それから何年か過ぎたけれど、最近、思う事がある。
狐の嫁入り伝説は各地に残されているが、それが異類婚とセットになっているケースはあまり聞いた事がない。無事に生を受けさせる代わりに、成長したら嫁に取るという話も同様だ。
稲荷の狐は在野の狐とは性質を異にすると言うから、嫁入り行列も組むものなのかどうか。
それに、祖母さんが信仰していた稲荷は、正式な勧請もしていない形だけのものだったはずだ。
社で聞いた声はコーンと鳴いていたが、現実の狐はあんな鳴き方はしないし、俺はその姿を見たわけでもない。

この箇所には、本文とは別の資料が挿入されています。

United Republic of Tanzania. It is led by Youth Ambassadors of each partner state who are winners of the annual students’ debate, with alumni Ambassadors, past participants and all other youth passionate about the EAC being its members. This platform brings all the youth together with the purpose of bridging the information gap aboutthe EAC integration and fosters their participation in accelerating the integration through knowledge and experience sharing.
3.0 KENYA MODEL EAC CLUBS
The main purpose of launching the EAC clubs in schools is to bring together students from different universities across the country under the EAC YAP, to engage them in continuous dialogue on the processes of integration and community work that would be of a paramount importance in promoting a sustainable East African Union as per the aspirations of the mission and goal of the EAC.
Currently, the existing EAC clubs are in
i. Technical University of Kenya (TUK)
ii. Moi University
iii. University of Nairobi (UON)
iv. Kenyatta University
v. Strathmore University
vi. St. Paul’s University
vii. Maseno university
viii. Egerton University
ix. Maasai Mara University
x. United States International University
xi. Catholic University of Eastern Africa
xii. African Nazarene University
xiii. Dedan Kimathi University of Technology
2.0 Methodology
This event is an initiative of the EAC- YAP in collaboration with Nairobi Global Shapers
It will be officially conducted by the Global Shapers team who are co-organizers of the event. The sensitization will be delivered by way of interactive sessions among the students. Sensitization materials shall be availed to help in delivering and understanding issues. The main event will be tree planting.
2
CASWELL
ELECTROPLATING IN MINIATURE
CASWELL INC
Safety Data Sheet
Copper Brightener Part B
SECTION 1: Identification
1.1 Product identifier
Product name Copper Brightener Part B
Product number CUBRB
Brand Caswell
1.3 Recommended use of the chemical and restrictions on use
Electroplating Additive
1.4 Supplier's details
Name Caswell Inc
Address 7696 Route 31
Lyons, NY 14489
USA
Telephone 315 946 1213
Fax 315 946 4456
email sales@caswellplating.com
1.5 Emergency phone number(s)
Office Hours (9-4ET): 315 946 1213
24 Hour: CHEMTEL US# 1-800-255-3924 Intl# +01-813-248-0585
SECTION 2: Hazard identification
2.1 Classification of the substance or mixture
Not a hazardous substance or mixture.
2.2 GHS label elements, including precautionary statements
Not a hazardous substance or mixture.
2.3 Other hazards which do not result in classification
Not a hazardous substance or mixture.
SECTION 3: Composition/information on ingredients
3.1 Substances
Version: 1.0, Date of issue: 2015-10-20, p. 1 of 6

そもそも、狐はあくまでも稲荷の使いであって、祭神そのものではない。
もしかして、先輩を縛っていた狐の嫁という話も、祀っていた稲荷も、嫁入り行列も全て祖母さんが作り上げた妄想だったのではないか? そこに図らずも参加してしまった先輩と俺は、その妄想が現実化するための片棒を自ら担いでいたのではないか?

そして、そのせいで、先輩は死後も祖母さんの妄想にとらわれているとしたら。

……とはいえ、もう祖母さんも死んでしまったし、今では真偽のほどを確かめる手段も無い。
抱いてくれと言った先輩も、祖母さんの影響下から逃げる切っ掛けが欲しかっただけで、その相手は、必ずしも俺である必要は無かったのかもしれない。その方が変な考えにならなくていいけどな。